Ese año pasaba el  verano en compañía de Tchebe y de una vieja amiga suya, Coco. Les había hablado tanto de  Labordeta que tenía cierto temor al concierto, tarde de sábado que amenazaba lluvias, cuando ya las fiestas patronales se habían convertido en excursiones alcohólicas y puramente lúdicas, sin aquellas antigua intención cultural, inquieta y rebelde en cierta manera. Los años habían transcurrido, España era por entonces ya un país supuestamente rico a nuestros ojos, los cantos a favor de la libertad habían perdido fuerza amortiguados por el fluir del dinero, la vida se adormilaba en un paulatino proceso de aburguesamiento consumista y cutre, antiguo, demasiado obvio y obsceno frente a nuestra vecina Francia y a la Europa de primer orden. El tiempo nos dio la razón a los incrédulos desgraciadamente, y lo peor es que quizá nos la siga dando a nuestro pesar, pero ese es otro cantar y no quiero ser agorero. Escuchar a Labordeta tantos años después, situarlo en el mismo escenario no ya con los ojos de aquel niño impresionado, sino con la mirada del joven a punto de inclinarse ante la bestialidad del mundo, susurrando de reojo la vieja rebeldía y aceptando las convenciones y la mediocridad a la fuerza, suponía para mí un reto, contemplar cómo todo había ido cambiando al paso de mi derrota, y tener eso ojos franceses a mi lado me provocaban una ligera tensión, como si Labordeta fuera mi padre o yo mismo, y yo respondiera con mi dignidad de su música.
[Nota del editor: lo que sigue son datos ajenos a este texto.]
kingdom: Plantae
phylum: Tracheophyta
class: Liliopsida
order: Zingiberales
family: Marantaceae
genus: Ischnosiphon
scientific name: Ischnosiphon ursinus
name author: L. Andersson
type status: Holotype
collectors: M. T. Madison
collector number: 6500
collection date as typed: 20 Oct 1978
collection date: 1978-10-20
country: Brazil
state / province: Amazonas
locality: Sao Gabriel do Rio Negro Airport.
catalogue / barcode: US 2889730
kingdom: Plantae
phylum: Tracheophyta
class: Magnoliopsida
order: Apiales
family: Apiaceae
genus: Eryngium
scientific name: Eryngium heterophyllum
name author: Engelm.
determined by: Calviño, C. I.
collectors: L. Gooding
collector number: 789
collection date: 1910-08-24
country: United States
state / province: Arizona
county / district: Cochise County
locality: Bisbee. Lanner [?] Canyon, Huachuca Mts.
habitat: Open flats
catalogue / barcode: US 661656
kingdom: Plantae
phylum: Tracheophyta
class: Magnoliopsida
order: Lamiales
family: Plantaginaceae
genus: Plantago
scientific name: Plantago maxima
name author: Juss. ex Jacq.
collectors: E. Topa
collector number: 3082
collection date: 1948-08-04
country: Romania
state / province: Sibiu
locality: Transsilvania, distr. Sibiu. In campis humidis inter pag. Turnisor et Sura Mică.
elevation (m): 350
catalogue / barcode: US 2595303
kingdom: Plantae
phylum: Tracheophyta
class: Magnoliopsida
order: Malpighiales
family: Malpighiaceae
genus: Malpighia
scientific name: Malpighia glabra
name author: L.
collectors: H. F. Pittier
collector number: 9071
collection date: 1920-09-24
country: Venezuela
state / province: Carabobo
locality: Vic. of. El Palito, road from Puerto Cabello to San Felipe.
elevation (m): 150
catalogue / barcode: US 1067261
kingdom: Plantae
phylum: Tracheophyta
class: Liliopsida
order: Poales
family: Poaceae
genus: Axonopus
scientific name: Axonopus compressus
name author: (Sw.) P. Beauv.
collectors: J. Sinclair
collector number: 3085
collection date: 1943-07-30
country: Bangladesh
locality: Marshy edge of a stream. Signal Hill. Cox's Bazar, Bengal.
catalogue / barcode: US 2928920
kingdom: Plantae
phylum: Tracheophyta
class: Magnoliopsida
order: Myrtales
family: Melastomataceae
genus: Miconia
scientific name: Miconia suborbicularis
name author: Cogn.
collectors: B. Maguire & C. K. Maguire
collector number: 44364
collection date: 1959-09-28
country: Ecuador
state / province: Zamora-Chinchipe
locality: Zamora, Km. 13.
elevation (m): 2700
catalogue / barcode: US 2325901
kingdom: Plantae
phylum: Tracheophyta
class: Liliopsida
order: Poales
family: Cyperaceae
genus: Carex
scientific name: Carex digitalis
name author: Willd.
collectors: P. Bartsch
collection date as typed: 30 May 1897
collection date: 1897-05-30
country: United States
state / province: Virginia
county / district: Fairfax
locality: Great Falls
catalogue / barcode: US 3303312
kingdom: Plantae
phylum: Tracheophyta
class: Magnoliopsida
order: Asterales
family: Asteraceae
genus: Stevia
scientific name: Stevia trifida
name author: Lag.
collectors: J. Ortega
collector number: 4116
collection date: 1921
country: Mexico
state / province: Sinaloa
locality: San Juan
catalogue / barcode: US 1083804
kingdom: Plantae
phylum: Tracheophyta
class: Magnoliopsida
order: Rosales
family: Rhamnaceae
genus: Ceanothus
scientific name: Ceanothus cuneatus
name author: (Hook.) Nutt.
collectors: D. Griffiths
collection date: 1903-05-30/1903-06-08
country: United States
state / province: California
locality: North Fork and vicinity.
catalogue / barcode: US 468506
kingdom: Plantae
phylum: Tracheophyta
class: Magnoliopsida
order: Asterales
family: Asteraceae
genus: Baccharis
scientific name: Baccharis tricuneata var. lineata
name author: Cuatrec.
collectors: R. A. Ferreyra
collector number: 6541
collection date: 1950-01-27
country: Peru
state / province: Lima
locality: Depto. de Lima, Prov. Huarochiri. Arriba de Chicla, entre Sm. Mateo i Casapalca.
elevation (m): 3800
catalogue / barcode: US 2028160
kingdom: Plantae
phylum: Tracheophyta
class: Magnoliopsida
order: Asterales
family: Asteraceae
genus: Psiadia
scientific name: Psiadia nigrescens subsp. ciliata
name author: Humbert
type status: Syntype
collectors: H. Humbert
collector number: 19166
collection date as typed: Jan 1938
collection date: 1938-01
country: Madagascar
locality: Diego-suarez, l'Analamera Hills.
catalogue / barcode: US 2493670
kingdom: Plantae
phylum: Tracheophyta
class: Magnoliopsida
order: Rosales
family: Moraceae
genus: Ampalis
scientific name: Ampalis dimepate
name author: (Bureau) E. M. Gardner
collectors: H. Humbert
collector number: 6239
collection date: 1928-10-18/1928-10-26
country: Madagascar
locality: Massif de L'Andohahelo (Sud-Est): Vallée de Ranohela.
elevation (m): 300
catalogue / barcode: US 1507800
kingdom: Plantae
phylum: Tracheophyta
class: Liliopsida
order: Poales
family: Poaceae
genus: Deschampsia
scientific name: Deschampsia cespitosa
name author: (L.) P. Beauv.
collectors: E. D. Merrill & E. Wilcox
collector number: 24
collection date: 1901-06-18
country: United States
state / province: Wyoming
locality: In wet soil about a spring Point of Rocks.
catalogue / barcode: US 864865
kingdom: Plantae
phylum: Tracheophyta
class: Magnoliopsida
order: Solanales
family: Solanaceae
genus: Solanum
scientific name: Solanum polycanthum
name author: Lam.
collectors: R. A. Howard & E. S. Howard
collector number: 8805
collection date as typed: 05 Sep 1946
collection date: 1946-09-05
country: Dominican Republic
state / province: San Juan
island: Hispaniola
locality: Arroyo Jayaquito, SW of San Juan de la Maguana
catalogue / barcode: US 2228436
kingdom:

Estoy viendo su corpachón y esa mirada franca, la guitarra colgada de un cinta sobre el hombro y sus dedos gordezuelos rasgando las cuerdas. Pienso en la extraña sensación que se produjo, con la amenaza de tormenta veraniega una vez más sobre las cabezas de los espectadores, repitiendo aquella vieja maldición de los nostálgicos. Qué demonios tenía ese hombre para que todos guardaran silencio en esa plaza siempre bulliciosa en fiestas, para que las miradas quedasen fijas en él, en su guitarra agarrada como un martillo, en su paso algo torpe por el escenario. Era la antítesis de la rock and roll star y sin embargo su dignidad provocaba ese silencio inmenso cargado de respeto. Cuando casi una hora después de comenzar el recital rascó las cuerdas con esos acordes y cantó El himno de la libertad, la expresión de Tchebe contuvo una emoción que a la fuerza tenía que ser ajena al origen de su letra y su intención de aquellos años setenta mediados, y no obstante le estaba diciendo a gritos algo, estaba apelando a su dignidad, y lo mismo le sucedía  a Coco, que chapurreaba español con un acento terrible y con la boca abierta oía ese toque de guitarra basto y poco virtuoso, esa voz profunda que parecía llegar  de las rocas de la pedriza, de la seca piedra caliza de las Peñaroyas como un eco de otro tiempo. Incluso Esta tierra es Aragón quedo en el tarareo gabacho al menos unas semanas después de aquellas largas vacaciones inolvidables.   Supongo que el estío del año 99 fue memorable en aquel recorrido feliz por el Maestrazgo y las sierras de Teruel, Javalambre y Gúdar, por los baños desnudos en esos ríos de aguas heladas y los paseos despreocupados, por esas fiestas patronales deliciosas que aún entonces guardaban alguna esencia del tiempo perdido y su origen, o quizá todavía la guarden para el  mundo aunque yo ya no lo vea, pero de todas aquellas semanas, de la tristeza de nuestra vieja amiga Coco por entonces y  la memoria fértil de Tchebe, 1999 quedó encuadrado en esa hermosa tarde de música y poesía que nos regaló José Antonio Labordeta un 14 de agosto, como un eco memorable de la dignidad humana reflejada en el rostro de ese hombre y de todos los poetas, algo que les hacía pensar a las dos en Brel y en Brassens, en el viejo Moustaki, en Leo Ferré o en Aragón. Coco se rió a carcajadas con la historia del mono y el Juez que Labordeta contó a mitad de concierto con la sonrisa en los labios. Se la oí en otros conciertos pero no me importó.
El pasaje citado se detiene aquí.